Een eerste stroming binnen de literatuur focust dan ook op de invloed van het internationaal systeem op de binnenlandse democratische kwaliteit. Volgens Gunitsky (2014) creëren verschuivingen in de internationale machtsverdeling een window of opportunities voor binnenlandse inmenging. Boix (2011) schuift volgende theorie naar voren: wanneer het internationaal systeem gedomineerd wordt door democratische staten, is er een gunstige voedingsbodem voor een toename van de democratische kwaliteit. De democratische grootmachten worden dan immers verondersteld om andere democratieën te ondersteunen, en tegelijk druk te zetten op autocratieën om te democratiseren. Dit was de situatie na afloop van de Koude Oorlog: een wereld gedomineerd door democratische mogendheden, die democratie promoten via een combinatie van steun en externe druk (Levitsky & Way, 2010). In het huidige internationaal systeem worden democratische grootmachten zoals de EU of de VS echter ingeperkt door niet-democratische grootmachten, zoals Rusland of China. Een dergelijke context is volgens Boix (2011) een stuk minder gunstig voor een toename van de democratische kwaliteit. Democratische grootmachten willen dan immers geen bondgenoten verliezen, en zullen daardoor geen grote prioriteit maken van het ondersteunen van de democratische kwaliteit. Bovendien zullen niet-democratische grootmachten op hun beurt derde landen proberen te beïnvloeden (Møller, Skaaning & Tolstrup, 2017). Dit kan op verschillende manieren: via grootschalige investeringen, het controleren van energiebronnen of het verwerven van nationale infrastructuur (Risse & Babayan, 2015). Hoe meer een staat daardoor beïnvloed wordt door een niet-democratische grootmacht, hoe groter het effect op de democratische kwaliteit zal zijn (Morlino, 2013).

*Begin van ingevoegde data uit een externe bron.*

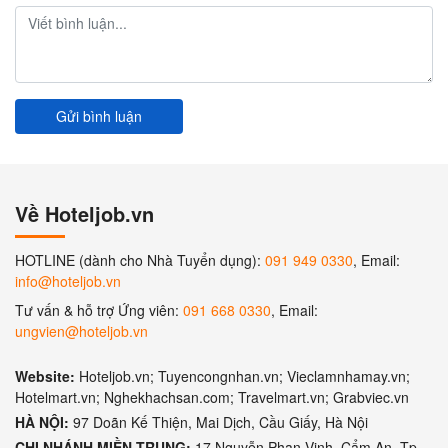
Gửi bình luận
Về Hoteljob.vn
HOTLINE (dành cho Nhà Tuyển dụng):
091 949 0330
, Email:
info@hoteljob.vn
Tư vấn & hỗ trợ Ứng viên:
091 668 0330
, Email:
ungvien@hoteljob.vn
Website:
Hoteljob.vn; Tuyencongnhan.vn; Vieclamnhamay.vn;
Hotelmart.vn; Nghekhachsan.com; Travelmart.vn; Grabviec.vn
HÀ NỘI:
97 Doãn Kế Thiện, Mai Dịch, Cầu Giấy, Hà Nội
CHI NHÁNH MIỀN TRUNG:
17 Nguyễn Phan Vinh, Cẩm An, Tp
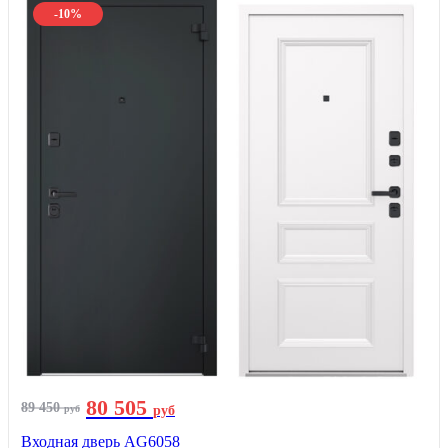
-10%
80 505
89 450
руб
руб
Входная дверь AG6058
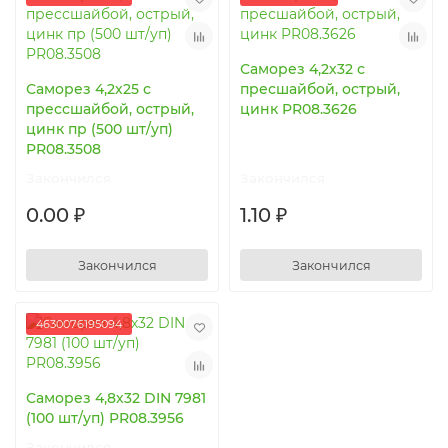
Саморез 4,2х32 с
Саморез 4,2х25 с
пресшайбой, острый,
прессшайбой, острый,
цинк PR08.3626
цинк пр (500 шт/уп)
PR08.3508
Закончился
Закончился
0.00 ₽
1.10 ₽
Закончился
Закончился
4630076195094
Саморез 4,8х32 DIN 7981
(100 шт/уп) PR08.3956
Закончился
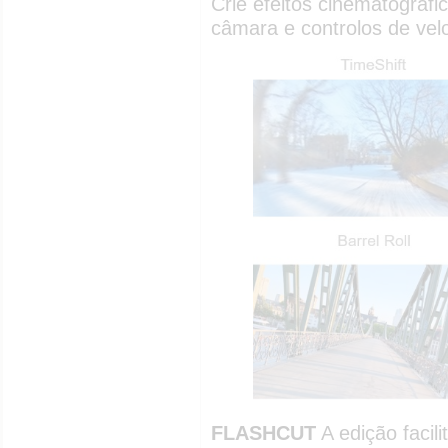
Crie efeitos cinematográf
câmara e controlos de vel
FLASHCUT
A edição facili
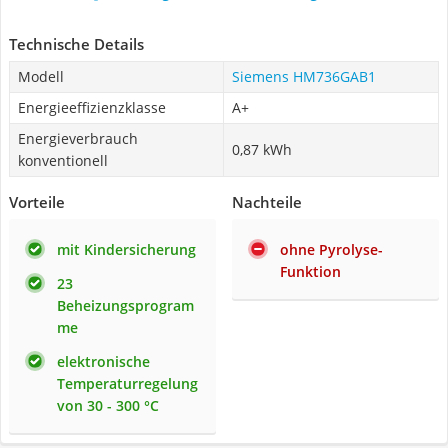
Technische Details
Modell
Siemens HM736GAB1
Energieeffizienzklasse
A+
Energieverbrauch
0,87 kWh
konventionell
Vorteile
Nachteile
mit Kindersicherung
ohne Pyrolyse-
Funktion
23
Beheizungsprogram
me
elektronische
Temperaturregelung
von 30 - 300 °C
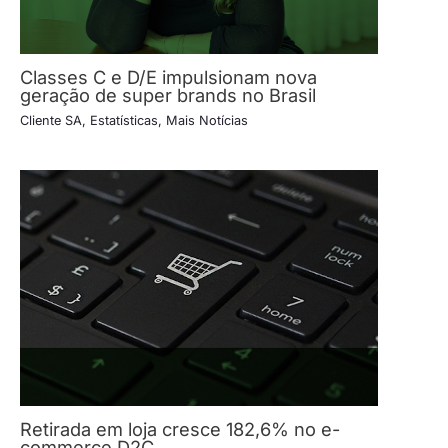
Classes C e D/E impulsionam nova
geração de super brands no Brasil
Cliente SA
,
Estatísticas
,
Mais Notícias
Retirada em loja cresce 182,6% no e-
commerce D2C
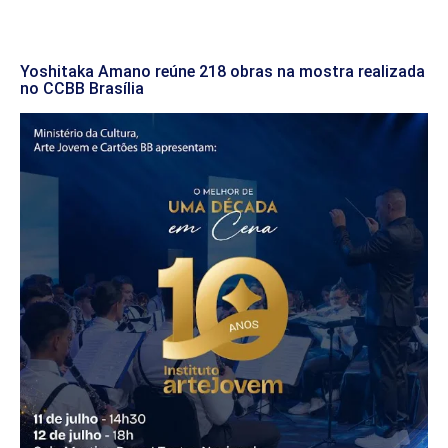
Yoshitaka Amano reúne 218 obras na mostra realizada
no CCBB Brasília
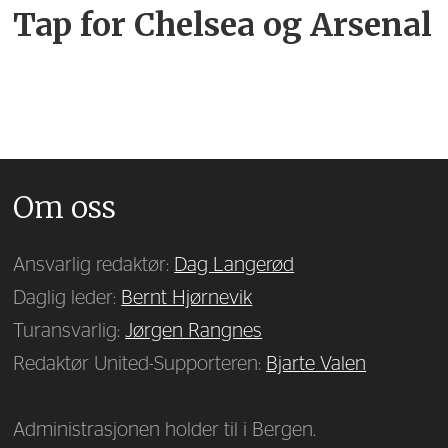
Tap for Chelsea og Arsenal
Om oss
Ansvarlig redaktør:
Dag Langerød
Daglig leder:
Bernt Hjørnevik
Turansvarlig:
Jørgen Rangnes
Redaktør United-Supporteren:
Bjarte Valen
Administrasjonen holder til i Bergen.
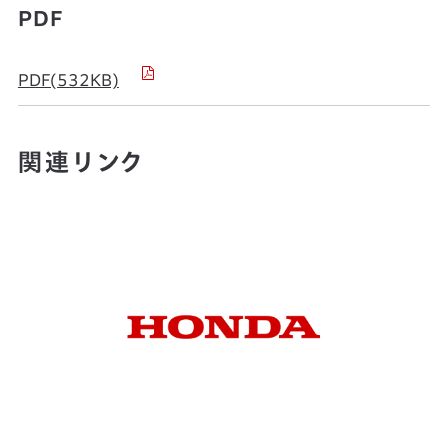
PDF
PDF(532KB)
関連リンク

Wat China betreft gaat de externe beïnvloeding voornamelijk om handel en investeringen in het kader van het Belt And Road Initiative (BRI). In tegenstelling tot EU-fondsen komen deze investeringen zonder enige verplichting inzake transparantie, verantwoording of respect voor democratische principes (Grieger, 2018; Hala, 2018). Oehler-Şincai (2017) onderscheidt dan ook een correlatie tussen een negatieve houding

(23)

tegenover de EU en nauwe banden met China. Bovendien verschaft het aanbieden van grootschalige investeringen China de nodige leverage om invloed uit te oefenen in de regio (Risse & Babayan, 2015). Zo weigerde Hongarije in 2017 een gedeelde brief ter aanklacht van folterpraktijken in China te ondertekenen, om te vermijden dat Chinese investeringen verloren zouden gaan (Benner & Weidenfeld, 2018).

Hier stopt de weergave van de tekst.